++++ TEXTO FORNECIDO ++++

Não é conversa de pescador. A reportagem de O Tempo, depois de várias tentativas, flagrou moradores da comunidade do entorno do Parque Jornalista Eduardo Couri, mais conhecido como Barragem Santa Lúcia, na Região Centro-Sul de Belo Horizonte, de vara na mão e apenas uma preocupação na cabeça, na tarde de ontem: se o peixe iria, de fato, morder o anzol. A prática, segundo a população local e dos bairros limítrofes, é bem antiga. Mas, com a pandemia, tornou-se muito mais frequente e o volume de peixes nas águas, maior.
A pesca farta explica-se por uma iniciativa capitaneada pelo comerciante Matheus de Sousa, 26, nascido e criado no local e dono de um bar em frente ao campo de futebol da vila. Empreendedor nato, coordenador do projeto Sou da Favela, ele também é adepto da pesca esportiva do tucunaré e praticante do esporte na represa de Três Marias. Junto com outros colegas, eles criaram um grupo para arrecadar recursos e comprar filhotes de peixes para jogar na lagoa da barragem. A estratégia, iniciada há pouco mais de um ano, tem dado certo. “Na comunidade, tem muitos pescadores, de verdade, não é história. Criamos a vaquinha entre nós para fazermos a soltura dos peixes”, conta o comerciante.
Matheus diz que a Prefeitura de Belo Horizonte já foi contatada e não aconselhou o manejo, porque, a cada quatro anos, a lagoa é esvaziada para limpeza e o investimento se perde. Contudo, a possibilidade de prejuízo não desincentivou os amantes da pescaria. “No momento, estamos fazendo o rateio para introduzir um milheiro de uma espécie de couro, o mandi”, adianta. Procurada, a PBH limitou-se a dizer que “no local, há sinalização com orientações que proíbem as práticas de mergulho e pesca no local”.

++++ DADOS PARA ANÁLISE ++++

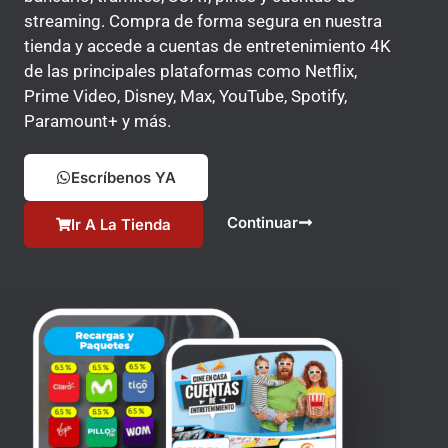
streaming. Compra de forma segura en nuestra
tienda y accede a cuentas de entretenimiento 4K
de las principales plataformas como Netflix,
Prime Video, Disney, Max, YouTube, Spotify,
Paramount+ y más.
Escríbenos YA
Continuar
Ir A La Tienda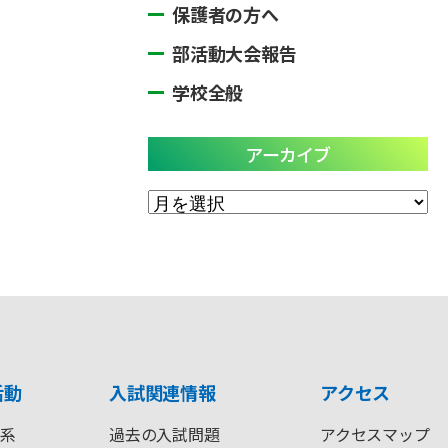
保護者の方へ
部活動大会報告
学校全般
アーカイブ
ア
ー
カ
イ
ブ
活動
入試関連情報
アクセス
系
過去の入試問題
アクセスマップ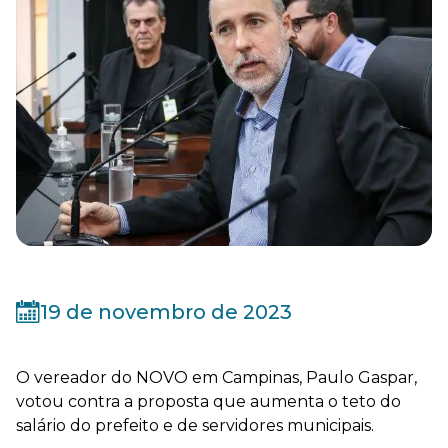
19 de novembro de 2023
O vereador do NOVO em Campinas, Paulo Gaspar,
votou contra a proposta que aumenta o teto do
salário do prefeito e de servidores municipais.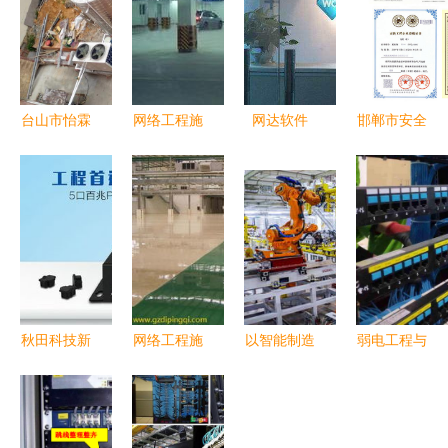
台山市怡霖
网络工程施
网达软件
邯郸市安全
学校空气能
工 构建数
603189 主
防范行业协
热水工程与
字时代的坚
力瞒天过
会 网络工
网络工程综
固基石
海，明日最
程施工规范
合解决方案
新动作前瞻
化与创新实
践
秋田科技新
网络工程施
以智能制造
弱电工程与
品 5口百兆
工的要点与
赋能全球生
网络工程施
PoE监控专
经验分享
产 长城汽
工全攻略
用交换机，
车重庆智慧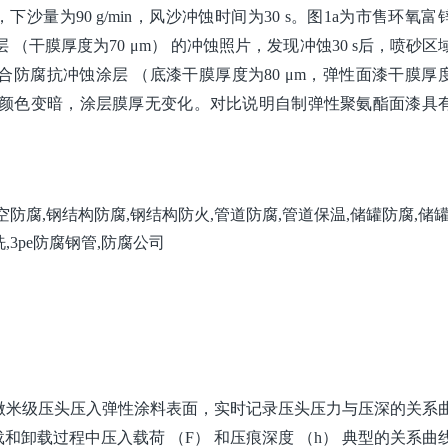
下沙量为90 g/min，风沙冲蚀时间为30 s。图1a为市售环氧富
 （干膜厚度为70 μm） 的冲蚀照片，发现冲蚀30 s后，喷砂区
防腐抗冲蚀涂层 （底漆干膜厚度为80 μm，弹性面漆干膜厚度
域涂层颜色变暗，涂层膜厚无变化。对比说明自制弹性聚氨酯面漆具
微米级压头压入弹性涂料表面，实时记录压头压力与压深的关系
卸载过程中压入载荷 （F） 和压痕深度 （h） 典型的关系曲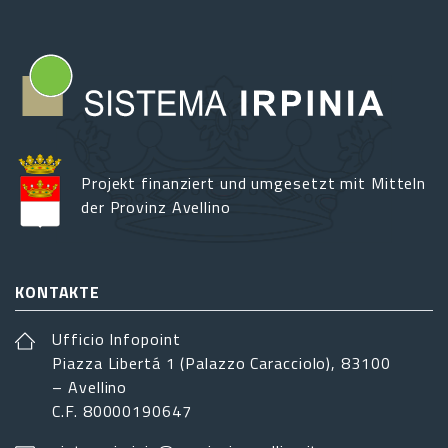
Projekt finanziert und umgesetzt mit Mitteln
der Provinz Avellino
KONTAKTE
Ufficio Infopoint
Piazza Libertá 1 (Palazzo Caracciolo), 83100
– Avellino
C.F. 80000190647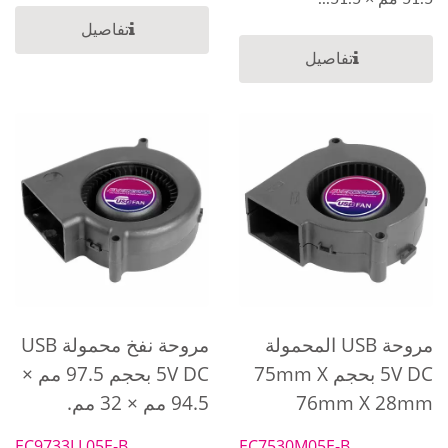
تفاصيل
تفاصيل
مروحة USB المحمولة
مروحة نفخ محمولة USB
5V DC بحجم 75mm X
5V DC بحجم 97.5 مم ×
76mm X 28mm
94.5 مم × 32 مم.
EC9733LL05E-B
EC7530M05E-B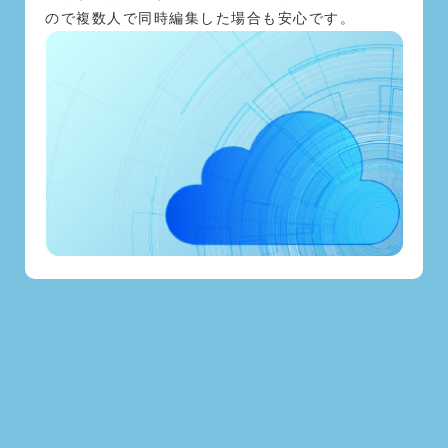
ので複数人で同時編集した場合も安心です。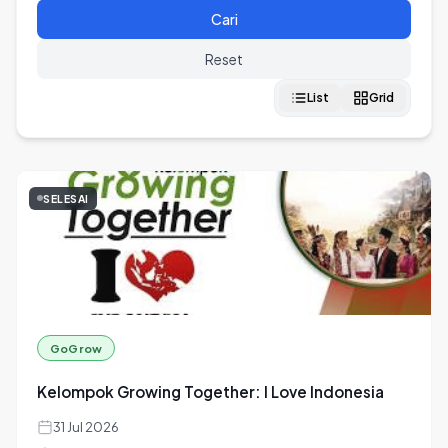
Cari
Reset
List
Grid
SELESAI
GoGrow
Kelompok Growing Together: I Love Indonesia
31 Jul 2026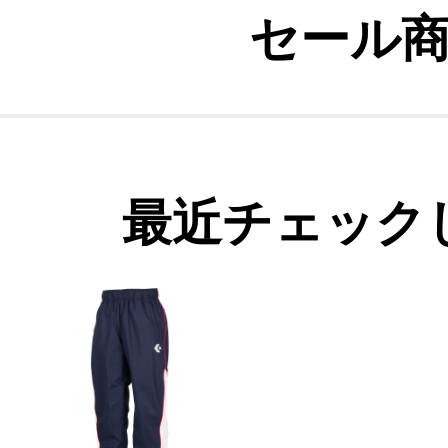
セール
最近チェック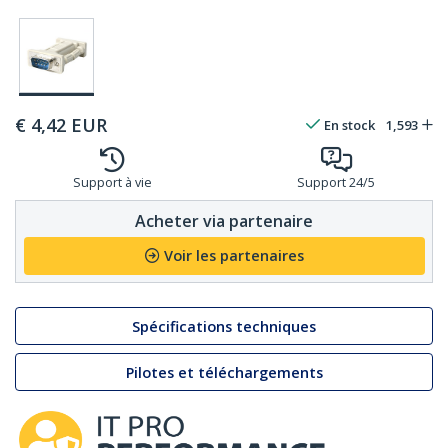
€
4,42
EUR
En stock
1,593
Support à vie
Support 24/5
Acheter via partenaire
Voir les partenaires
Spécifications techniques
Pilotes et téléchargements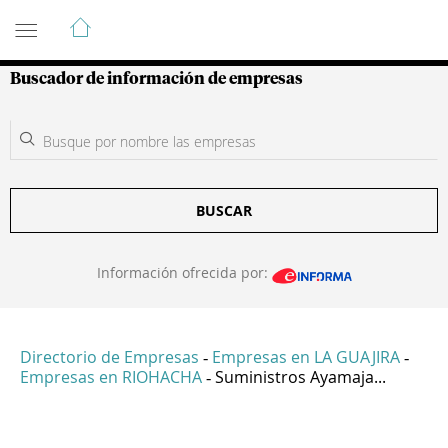
Guía de Empresas Colombianas
Buscador de información de empresas
BUSCAR
Información ofrecida por:
Directorio de Empresas
Empresas en LA GUAJIRA
-
-
Empresas en RIOHACHA
Suministros Ayamaja...
-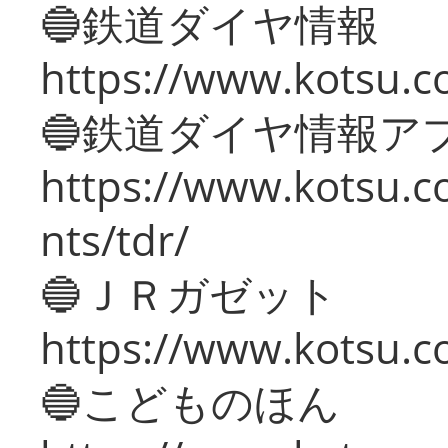
🔵鉄道ダイヤ情報
https://www.kotsu.co
🔵鉄道ダイヤ情報ア
https://www.kotsu.co
nts/tdr/
🔵ＪＲガゼット
https://www.kotsu.co
🔵こどものほん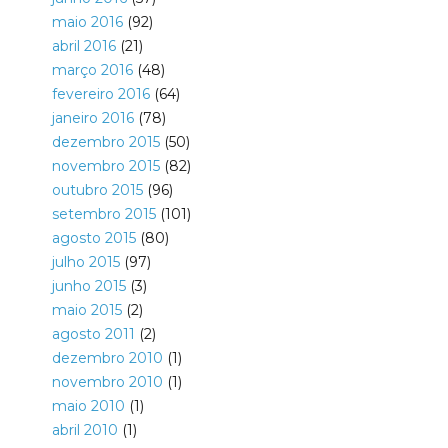
maio 2016
(92)
abril 2016
(21)
março 2016
(48)
fevereiro 2016
(64)
janeiro 2016
(78)
dezembro 2015
(50)
novembro 2015
(82)
outubro 2015
(96)
setembro 2015
(101)
agosto 2015
(80)
julho 2015
(97)
junho 2015
(3)
maio 2015
(2)
agosto 2011
(2)
dezembro 2010
(1)
novembro 2010
(1)
maio 2010
(1)
abril 2010
(1)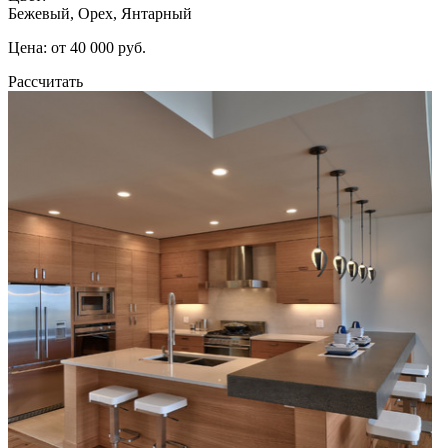
Бежевый, Орех, Янтарный
Цена: от 40 000 руб.
Рассчитать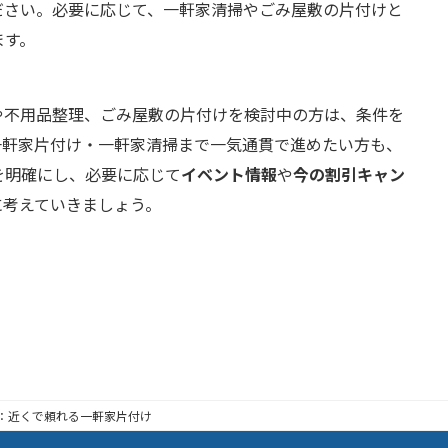
ださい。必要に応じて、一軒家清掃やごみ屋敷の片付けと
ます。
や不用品整理、ごみ屋敷の片付けを検討中の方は、条件を
一軒家片付け・一軒家清掃まで一気通貫で進めたい方も、
を明確にし、必要に応じて
イベント情報
や
今の割引キャン
に考えていきましょう。
：近くで頼れる一軒家片付け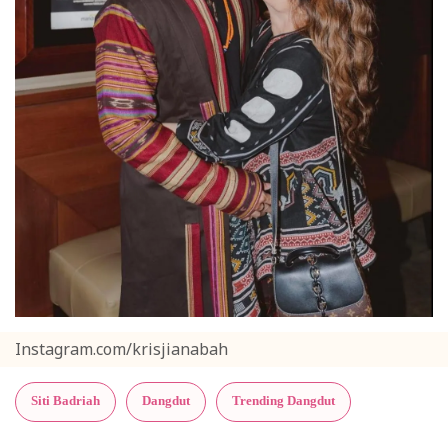
Instagram.com/krisjianabah
Siti Badriah
Dangdut
Trending Dangdut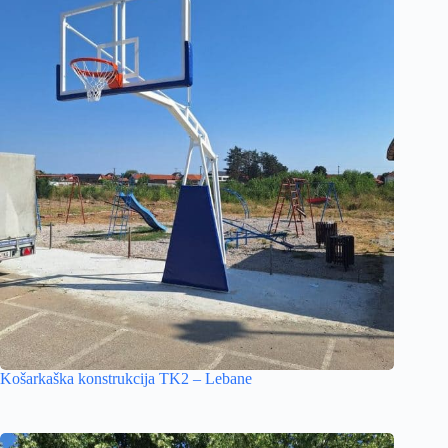
Košarkaška konstrukcija TK2 – Lebane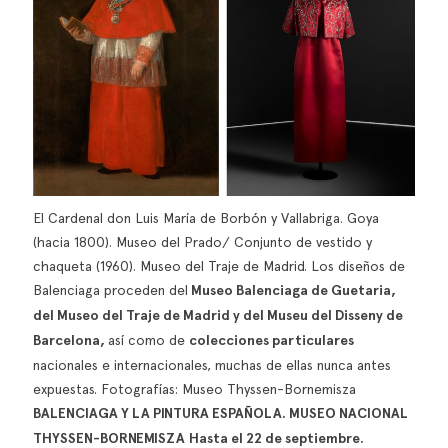
El Cardenal don Luis María de Borbón y Vallabriga. Goya
(hacia 1800). Museo del Prado/ Conjunto de vestido y
chaqueta (1960). Museo del Traje de Madrid. Los diseños de
Balenciaga proceden del
Museo Balenciaga de Guetaria,
del Museo del Traje de Madrid y del Museu del Disseny de
Barcelona,
así como de
colecciones particulares
nacionales e internacionales, muchas de ellas nunca antes
expuestas. Fotografías: Museo Thyssen-Bornemisza
BALENCIAGA Y LA PINTURA ESPAÑOLA.
MUSEO NACIONAL
THYSSEN-BORNEMISZA
Hasta el 22 de septiembre.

++++

EXPLORAÇÃO DO MATERIAL:
1. Responda, com base na reportagem sobre a pesca na Barragem Santa Lúcia:
(a) Em que região de Belo Horizonte fica o Parque Jornalista Eduardo Couri?
(b) Em que represa Matheus de Sousa pratica a pesca esportiva do tucunaré?
(c) Segundo Matheus, com que frequência a lagoa é esvaziada para limpeza?
2. Redija a continuação da reportagem sobre a pesca na Barragem Santa Lúcia, prosseguindo a partir de seu último parágrafo.
As linhas constituem material independente do texto.

RESPOSTAS POR ITEM:
1.
(a) Na Região Centro-Sul.
(b) Na represa de Três Marias.
(c) A cada quatro anos.

2.
Porém, entre os pescadores, às margens da lagoa, o papo corria leve. Os moradores do aglomerado comentavam que, em momentos de crise como o vivido agora, para muita gente o peixe retirado dali é uma ajuda para completar a mesa e garantir uma proteína de qualidade. “Eu mesmo às vezes, pego a vara de farra e pesco uns com os meninos. O peixe é limpo, saudável. Tem muita tilápia e serve como alimento, sim, para muitas famílias”, acrescenta. Matheus.
E quando ocorre o esvaziamento da represa, os pescadores garantem que é possível pegar os peixes com a mão e é tanto peixe que muitos precisam de carrinho de supermercado para carregar traíras e até carpas de cinco quilos. “Juro, não é conversa. Estava pescando na beiradinha com minha mãe, uma vez, e pequei um peixinho pequeno, joguei de novo e veio uma traíra grande, de mais de quatro quilos. O povo fala que traíra morde, então minha mãe subiu com ela e foi bater com chinelo, para depois tirar do anzol”, lembra o pintor Luiz Henrique Mendes, 28.
A cuidadora de idosos Flaviana Mendes, 33, observa também o aumento dos adeptos da pescaria na barragem. “Tem dia que aqui fica lotado. Há quem venha pescar para distrair, porque fica cada um no seu canto, é ao ar livre. Outros, precisam mesmo, para comer. Eu gosto, foi-se o tempo que era coisa de homem”, garante.